In almost all quantitative studies, the final sample is weighted to better account for the population it seeks to represent. A target population always has specificities, be it in terms of region, age, gender, or any other target characteristic (i.e.: consumption of some sort of yogurt or membership to some financial institution). Although data is collected with the aim of respecting these specific distributions within the sample, it becomes sometimes difficult and / or costly to reach the exact number of respondents within each segment. As such, for reasons of feasibility, compromises are made during the process of data collection, which are later corrected through weighting. So, for example:
- I want to know if blondes and brunettes have different perceptions of a brand of yogurt and to know this I want to speak to 1,000 respondents.
- I estimate their distribution in the general population to be at 80% brunettes and 20% blondes so my perfect sample would be composed of 800 brunettes and 200 blonds.

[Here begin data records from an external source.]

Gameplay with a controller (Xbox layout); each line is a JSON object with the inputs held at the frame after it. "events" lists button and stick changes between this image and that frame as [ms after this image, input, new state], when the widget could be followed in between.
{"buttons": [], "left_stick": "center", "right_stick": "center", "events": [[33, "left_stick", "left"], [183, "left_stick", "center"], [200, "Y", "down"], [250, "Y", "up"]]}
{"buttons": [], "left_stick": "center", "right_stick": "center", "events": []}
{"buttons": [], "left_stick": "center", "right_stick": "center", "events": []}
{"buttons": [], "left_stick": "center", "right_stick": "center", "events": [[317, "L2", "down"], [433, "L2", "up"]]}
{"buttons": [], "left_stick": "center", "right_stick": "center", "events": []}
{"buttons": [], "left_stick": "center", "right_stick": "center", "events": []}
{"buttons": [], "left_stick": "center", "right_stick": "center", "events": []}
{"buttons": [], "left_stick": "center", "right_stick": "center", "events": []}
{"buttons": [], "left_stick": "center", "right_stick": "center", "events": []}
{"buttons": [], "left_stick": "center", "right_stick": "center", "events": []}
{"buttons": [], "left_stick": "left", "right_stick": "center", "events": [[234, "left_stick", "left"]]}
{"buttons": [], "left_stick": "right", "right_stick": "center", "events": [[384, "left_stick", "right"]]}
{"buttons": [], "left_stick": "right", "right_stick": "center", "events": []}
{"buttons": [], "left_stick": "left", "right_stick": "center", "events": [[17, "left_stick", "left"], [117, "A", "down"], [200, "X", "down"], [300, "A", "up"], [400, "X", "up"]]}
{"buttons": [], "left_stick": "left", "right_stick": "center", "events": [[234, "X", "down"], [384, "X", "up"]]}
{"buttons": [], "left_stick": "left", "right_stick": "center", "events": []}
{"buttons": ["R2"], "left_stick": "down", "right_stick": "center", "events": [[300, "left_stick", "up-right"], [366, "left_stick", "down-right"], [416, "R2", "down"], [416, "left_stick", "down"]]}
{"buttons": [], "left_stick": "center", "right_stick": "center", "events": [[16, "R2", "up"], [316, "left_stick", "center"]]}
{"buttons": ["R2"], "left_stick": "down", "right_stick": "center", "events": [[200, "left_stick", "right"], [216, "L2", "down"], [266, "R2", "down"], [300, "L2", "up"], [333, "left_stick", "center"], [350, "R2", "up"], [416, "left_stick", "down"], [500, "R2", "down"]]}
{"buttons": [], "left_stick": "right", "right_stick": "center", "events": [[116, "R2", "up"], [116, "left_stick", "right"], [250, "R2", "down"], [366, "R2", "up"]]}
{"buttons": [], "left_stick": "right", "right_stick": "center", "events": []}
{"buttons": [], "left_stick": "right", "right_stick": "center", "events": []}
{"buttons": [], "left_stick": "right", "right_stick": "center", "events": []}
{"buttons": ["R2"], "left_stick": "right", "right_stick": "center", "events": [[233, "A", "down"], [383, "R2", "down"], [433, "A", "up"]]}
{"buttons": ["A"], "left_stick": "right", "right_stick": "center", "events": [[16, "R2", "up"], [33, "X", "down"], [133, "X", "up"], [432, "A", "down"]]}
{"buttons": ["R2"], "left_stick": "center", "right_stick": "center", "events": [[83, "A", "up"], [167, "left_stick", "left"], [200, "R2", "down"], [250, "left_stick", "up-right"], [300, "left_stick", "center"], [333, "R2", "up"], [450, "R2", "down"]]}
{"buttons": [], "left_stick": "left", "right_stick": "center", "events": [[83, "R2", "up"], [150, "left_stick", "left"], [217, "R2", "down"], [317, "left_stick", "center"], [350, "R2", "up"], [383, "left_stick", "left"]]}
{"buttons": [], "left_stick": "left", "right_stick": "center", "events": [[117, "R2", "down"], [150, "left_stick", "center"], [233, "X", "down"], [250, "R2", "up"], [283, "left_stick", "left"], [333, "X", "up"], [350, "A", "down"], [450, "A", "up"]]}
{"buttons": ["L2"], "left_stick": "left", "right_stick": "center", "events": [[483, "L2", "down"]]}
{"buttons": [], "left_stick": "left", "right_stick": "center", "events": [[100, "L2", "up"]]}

- But it appears I am better able to reach blonde respondents, so the sample I obtain is made up of 65% brunettes and 35% blondes, or 650 brunettes and 350 blonds.
- I will therefore attribute a weighting factor of 1.23 to all my brunettes and a factor of 0.71 to all my blondes.
So in case blondes had a certain characteristic that could bias the final results, I am not overestimating them in my sample, and therefore not accounting for that difference more so than what it naturally is in the population.